Now the huge old music-hall names were beginning to arrive, fresh from a night's work somewhere else in London, and the first to be greeted with a roof-lifting cheer and applause was Mr. Dan Leno, “The Chief of Comedians,” indisputably the greatest comedian of his day and “Champion Clog Dancer of the World.” Tonight, the little, comic-faced, sad-eyed man introduced one of his beloved characters, Mr. Pipkins, recognizable by many a man in the audience:

“How we met, 'twas quite romantic, in the Maze of Hampton Court;

Love, I thought, would drive me frantic, in three weeks the ring I'd bought.

A peck of rice, a bag of slippers, bought but one small week of bliss.

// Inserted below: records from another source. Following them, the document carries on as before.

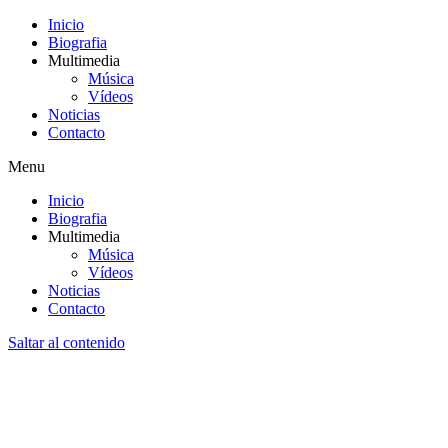
Inicio
Biografia
Multimedia
Música
Vídeos
Noticias
Contacto
Menu
Inicio
Biografia
Multimedia
Música
Vídeos
Noticias
Contacto
Saltar al contenido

Ma-in-law she came to see us; then my hair came out like this—

“That's her mother's doing. ‘Pon my word, I don't know whether I'm married to the mother or daughter sometimes. Oh they do beat me, and of course you daren't hit a woman; well, I know I daren't. I can assure you I'm one mass of bruises; if my coat wasn't sewn on me I could show you some lovely bruises. I suppose it's because I enjoy bad health that I bruise so nice. I don't know what I wanted to get married for. Yet I might have done worse; I might have got run over or poisoned. My life's one long wretchedness; and it's

All through a woman with a coal-black eye,

All through a woman who was false and sly,

For when she said she lov'd me,

She told a wicked lie;

And her mother's at the bottom of it all!